Después de un año, enfocarse en el día a día y en el presente ayuda mucho a afrontar una condición que es permanente y perpetua. Estar ocupado en ello sirve para no detenerse a pensar tanto en lo que implica la condición. Cuando haces una pausa y comienzas a pensarlo, las ansiedades que acechan son felices saliendo de sus madrigueras. Están ahí, escondidas, pero listas para aparecer desde que les das un resquicio. Por eso es mejor no pensar tanto y vivir el día a día con lo que traiga. Mi muchacho está vivo. Esta vivo y está bien. Siempre acompañado de su inseparable kit donde tiene todo lo básico para afrontar cualquier eventualidad o emergencia.

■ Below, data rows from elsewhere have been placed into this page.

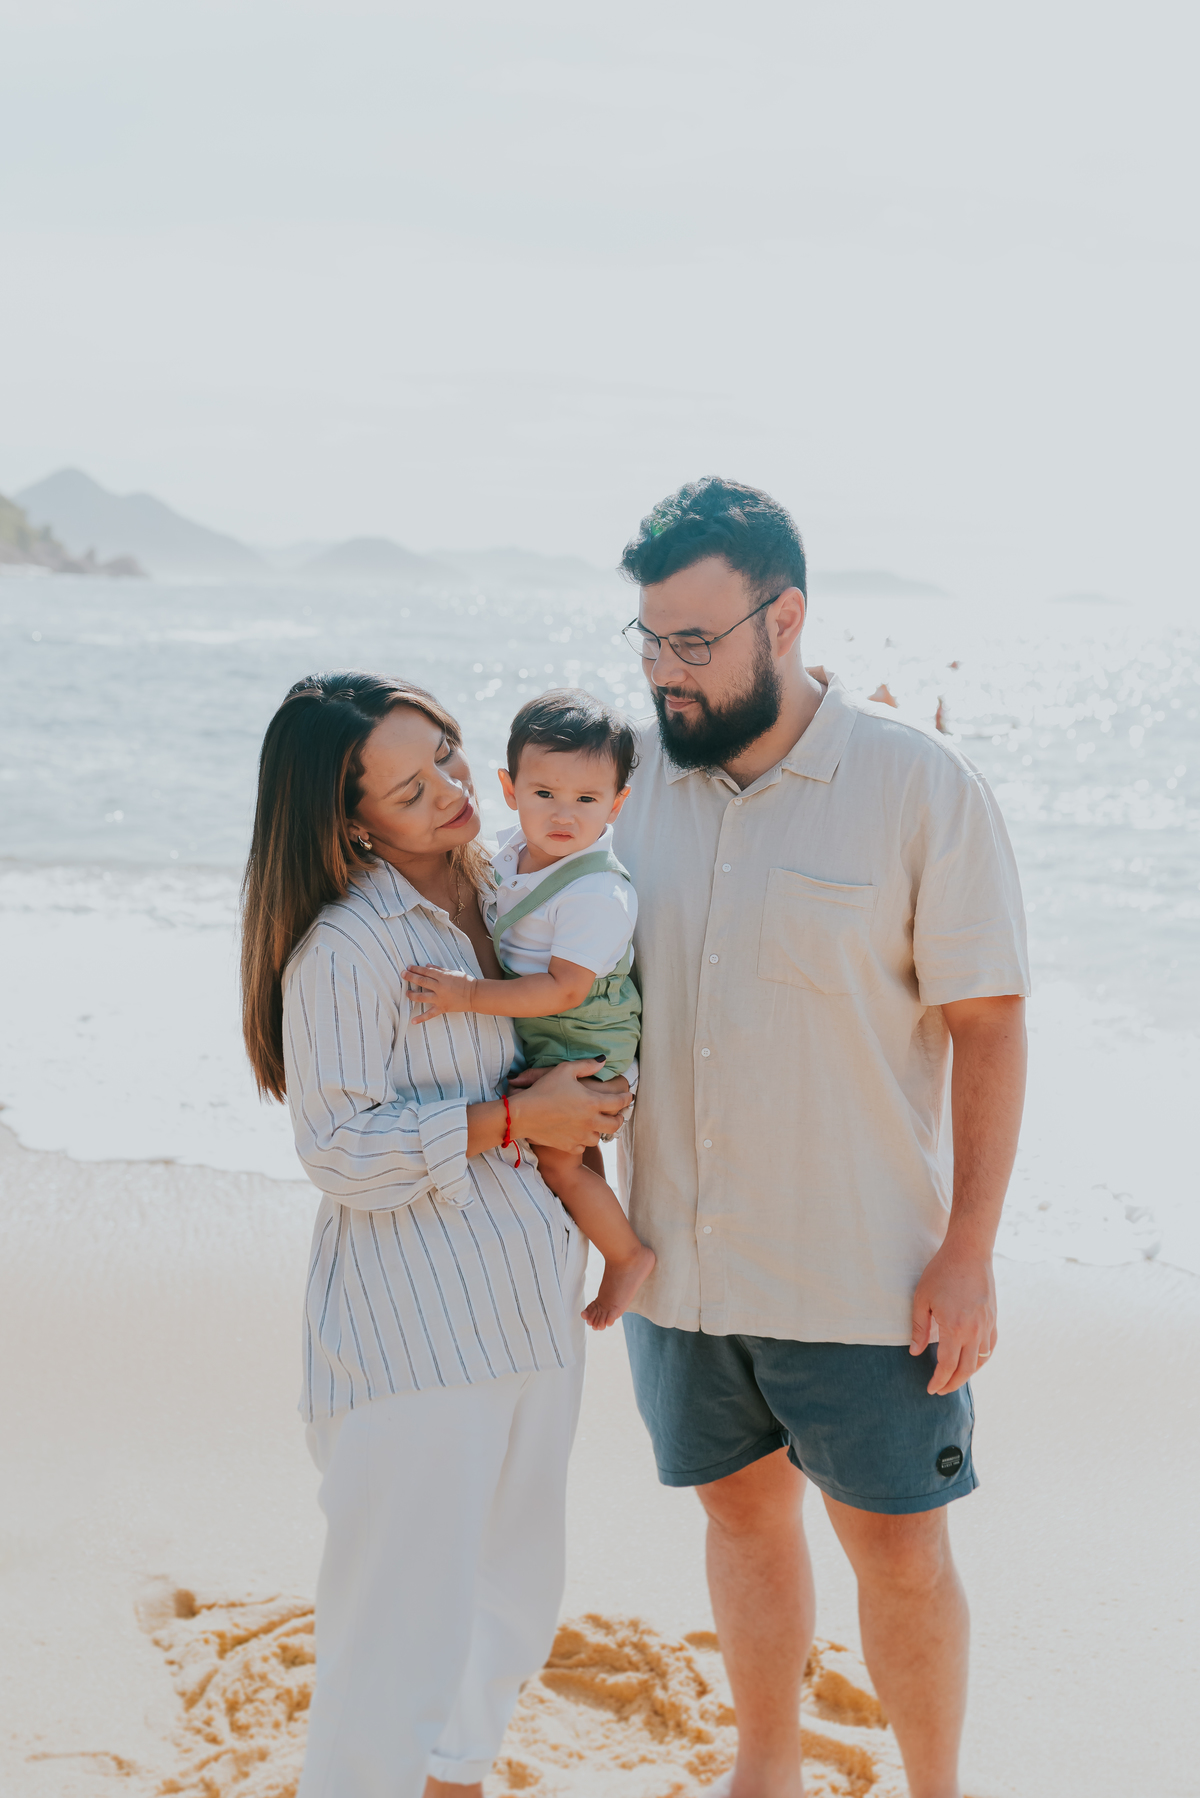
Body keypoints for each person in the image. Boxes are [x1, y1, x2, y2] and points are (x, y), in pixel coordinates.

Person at [611, 478, 1030, 1798]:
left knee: (900, 1552)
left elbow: (990, 1024)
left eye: (694, 642)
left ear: (784, 617)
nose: (666, 673)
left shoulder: (919, 784)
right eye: (649, 642)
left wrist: (969, 1247)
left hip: (868, 1269)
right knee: (739, 1516)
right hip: (680, 1263)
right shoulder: (629, 791)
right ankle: (767, 1770)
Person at [240, 672, 630, 1798]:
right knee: (391, 1655)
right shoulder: (349, 948)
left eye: (451, 758)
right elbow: (339, 1151)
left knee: (509, 1603)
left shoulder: (513, 884)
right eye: (414, 791)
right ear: (353, 821)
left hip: (528, 1304)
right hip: (413, 1335)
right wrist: (517, 1115)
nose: (455, 794)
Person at [404, 689, 656, 1330]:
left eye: (587, 800)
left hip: (581, 1032)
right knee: (567, 1152)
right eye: (545, 794)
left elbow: (564, 990)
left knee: (557, 1158)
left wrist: (466, 996)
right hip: (547, 1020)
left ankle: (626, 1255)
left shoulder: (597, 891)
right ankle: (590, 1231)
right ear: (510, 789)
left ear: (617, 806)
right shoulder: (513, 850)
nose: (563, 815)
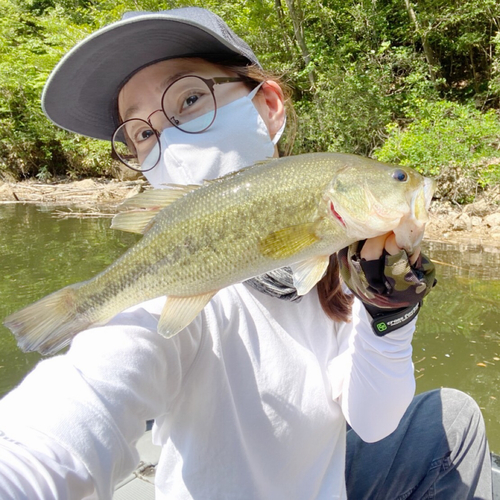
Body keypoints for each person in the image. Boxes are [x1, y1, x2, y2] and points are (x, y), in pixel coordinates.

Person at [0, 7, 492, 500]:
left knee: (455, 417)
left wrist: (389, 314)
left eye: (189, 98)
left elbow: (373, 421)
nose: (169, 138)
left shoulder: (338, 262)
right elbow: (72, 408)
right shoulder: (165, 307)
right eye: (142, 133)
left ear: (269, 105)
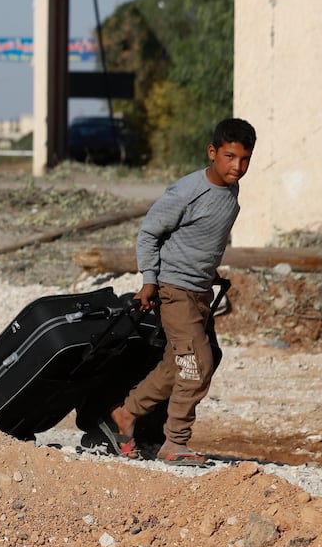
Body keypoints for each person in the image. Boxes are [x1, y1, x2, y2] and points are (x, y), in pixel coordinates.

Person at [99, 117, 257, 465]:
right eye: (230, 157)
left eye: (245, 159)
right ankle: (176, 444)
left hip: (199, 290)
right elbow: (149, 234)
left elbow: (199, 236)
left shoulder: (231, 190)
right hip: (174, 291)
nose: (237, 166)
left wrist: (209, 270)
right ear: (212, 152)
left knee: (177, 364)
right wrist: (149, 281)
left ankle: (126, 414)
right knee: (196, 366)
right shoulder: (187, 191)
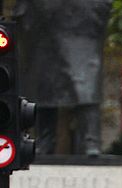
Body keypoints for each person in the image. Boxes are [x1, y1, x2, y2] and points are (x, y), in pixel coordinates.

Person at [14, 0, 112, 155]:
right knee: (44, 89)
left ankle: (91, 141)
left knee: (86, 89)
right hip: (44, 32)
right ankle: (44, 141)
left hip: (83, 28)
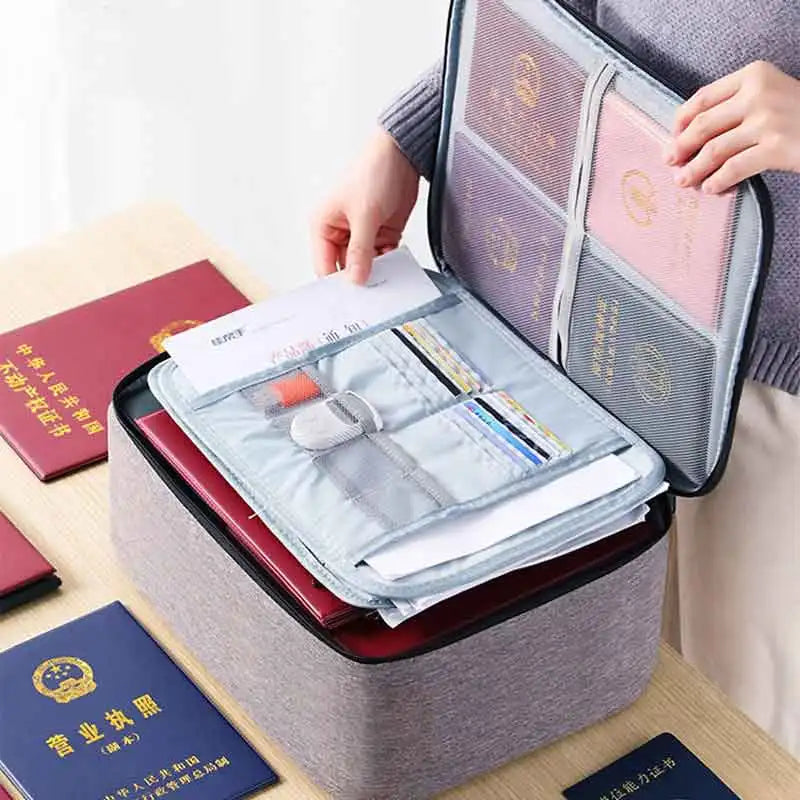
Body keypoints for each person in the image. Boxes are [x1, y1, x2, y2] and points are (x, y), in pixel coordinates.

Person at [312, 1, 800, 757]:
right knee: (598, 700)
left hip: (769, 392)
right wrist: (406, 138)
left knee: (747, 734)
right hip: (585, 317)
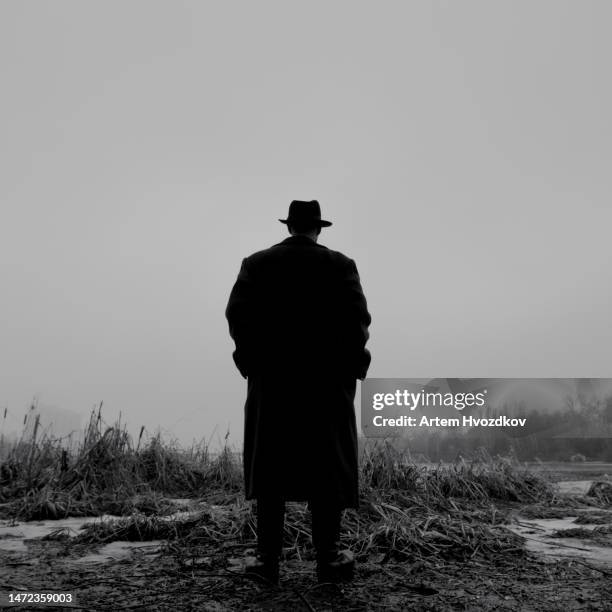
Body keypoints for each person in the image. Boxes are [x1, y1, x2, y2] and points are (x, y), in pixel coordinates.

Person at [225, 200, 371, 585]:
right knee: (326, 467)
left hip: (272, 383)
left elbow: (238, 318)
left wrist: (252, 365)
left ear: (290, 227)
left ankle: (266, 561)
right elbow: (357, 324)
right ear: (318, 229)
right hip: (326, 386)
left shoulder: (255, 265)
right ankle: (329, 559)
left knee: (271, 466)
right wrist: (350, 372)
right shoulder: (341, 266)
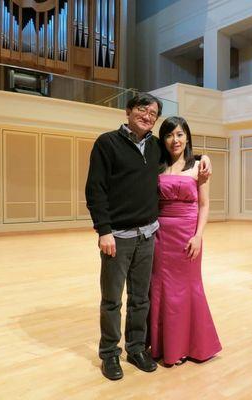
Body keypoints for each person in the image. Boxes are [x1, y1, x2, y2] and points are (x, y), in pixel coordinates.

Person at [85, 93, 211, 381]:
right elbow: (95, 190)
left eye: (153, 113)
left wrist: (206, 158)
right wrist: (104, 230)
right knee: (112, 300)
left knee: (142, 298)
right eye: (142, 109)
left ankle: (136, 347)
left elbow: (181, 150)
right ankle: (109, 354)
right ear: (128, 111)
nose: (147, 116)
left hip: (150, 235)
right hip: (117, 235)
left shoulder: (155, 147)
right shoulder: (107, 143)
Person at [149, 116, 222, 366]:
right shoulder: (157, 166)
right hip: (160, 236)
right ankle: (166, 346)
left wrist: (199, 235)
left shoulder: (199, 165)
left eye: (179, 134)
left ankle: (188, 345)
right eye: (169, 135)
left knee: (188, 288)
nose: (175, 140)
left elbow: (204, 204)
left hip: (188, 236)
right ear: (163, 139)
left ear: (187, 137)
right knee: (161, 288)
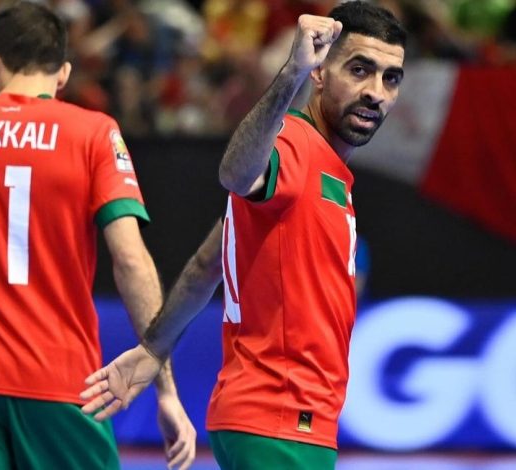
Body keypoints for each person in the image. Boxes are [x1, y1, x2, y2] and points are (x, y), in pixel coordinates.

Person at [80, 2, 406, 468]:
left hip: (264, 421)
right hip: (283, 421)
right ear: (319, 72)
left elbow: (205, 265)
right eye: (359, 70)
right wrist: (291, 73)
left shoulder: (325, 167)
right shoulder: (296, 145)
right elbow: (235, 174)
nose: (375, 92)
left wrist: (153, 348)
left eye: (390, 78)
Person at [0, 3, 195, 469]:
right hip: (58, 378)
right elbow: (131, 260)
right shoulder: (93, 133)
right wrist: (164, 387)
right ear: (63, 73)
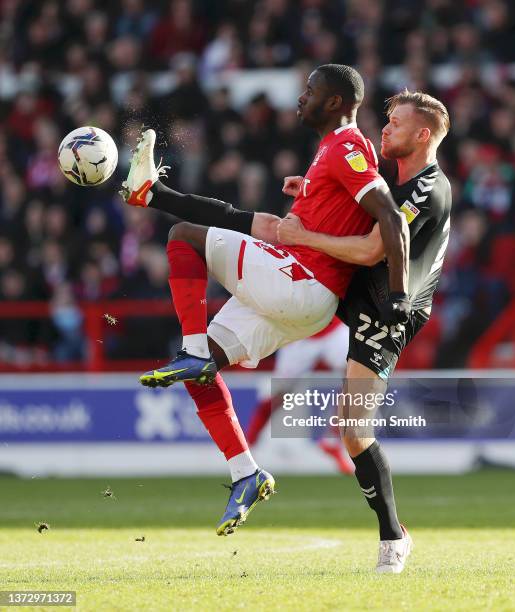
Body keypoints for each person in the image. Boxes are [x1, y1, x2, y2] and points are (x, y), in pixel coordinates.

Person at [120, 64, 410, 537]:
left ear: (335, 102)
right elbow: (251, 221)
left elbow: (392, 220)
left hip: (300, 283)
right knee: (200, 371)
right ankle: (246, 474)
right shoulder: (328, 156)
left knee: (184, 239)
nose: (300, 98)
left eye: (310, 91)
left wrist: (398, 296)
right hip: (297, 298)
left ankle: (192, 347)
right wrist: (158, 195)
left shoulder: (348, 146)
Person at [277, 90, 452, 573]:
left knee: (353, 431)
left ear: (422, 135)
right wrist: (312, 195)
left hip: (389, 311)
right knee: (350, 429)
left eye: (396, 123)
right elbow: (358, 213)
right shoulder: (393, 186)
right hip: (362, 297)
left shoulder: (427, 188)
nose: (385, 128)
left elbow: (373, 249)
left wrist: (302, 233)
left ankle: (393, 536)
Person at [246, 317, 355, 475]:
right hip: (298, 334)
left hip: (332, 327)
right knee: (279, 396)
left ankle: (332, 442)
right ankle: (249, 443)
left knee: (356, 379)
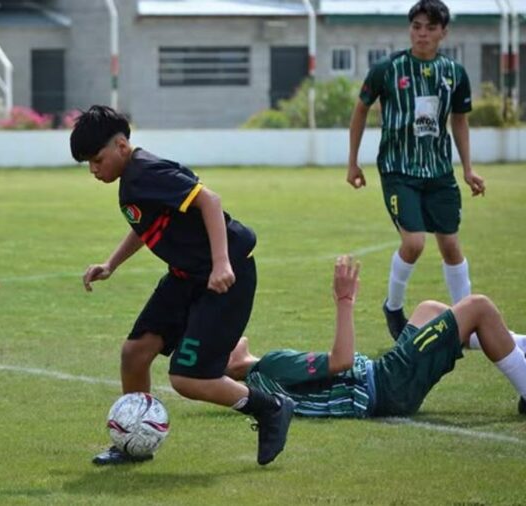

Convive con la T1D de la mejor forma posible haciendo una vida prácticamente “normal”. Como lo hacen muchísimas personas que tienen la condición. Eso es lo importante. Y eso es lo que seguirá haciendo.

Sigo pensando en aquellas personas que padecen la condición y no tienen los medios económicos para una adecuada atención de la misma. Es una condición permanente que por consecuencia exige desembolsos económicos permanentes. No sólo para la insulina, los medidores (manuales o monitores quienes puedan), las agujas, los dulces o jugos a tener siempre en reserva por los lows. Sino que, además, es una condición que exige un seguimiento periódico de la salud general de quien la tiene: la vista, los riñones, el corazón, los temas gastrointestinales, la piel, y un largo etcétera. Seguimientos que implican médicos. Médicos que implican citas, salas de espera, tiempo, dinero, análisis, laboratorios, pruebas de escáner. Es difícil para quienes de una forma u otra podemos afrontar eso; es que ni siquiera me imagino lo complicado que puede resultar a quien no tiene los medios necesarios. Por eso es importante que si uno tiene la posibilidad de ayudar, ayude. Aquí en R. D. está la Fundación Aprendiendo a Vivir que hace 20 años realiza una abnegada labor educando, dando soporte emocional y económico en la medida de sus posibilidades a personas y familias con niños o adolescentes que viven con la condición. Ninguna ayuda es poca. No solamente la económica, o los aportes en productos, sino la que se pueda dar ofreciendo tiempo de servicio. Como en sus campamentos de verano o su caminata anual.

Un año. Altas y bajas de glucosa. Altas y bajas de ánimo. Altas y bajas de experiencias. Altas y bajas de vida. De la mano de Dios y con la intercesión de María, con la familia y los amigos, así como con la terapia del caso cuando fue necesaria. Al igual que con la glucosa, lo que hemos aprendido en estos 365 días es que si te toca un día de altas, es bueno refrescarse, tomarse un momento y ser moderado, y si te toca un día de bajas, siempre podrás encontrar ese “dulcecito” que te nivele el día. Así como la glucosa, la experiencia conviviendo con la T1D también puede manejarse dentro de un rango “normal” con el que se puede salir adelante y vivir a plenitud.

Posdata: “Capacidad de adaptación de un ser vivo frente a un agente perturbador o un estado o situación adversos”… ¡Resiliencia! ¿será que esa era la palabra que estaba buscando?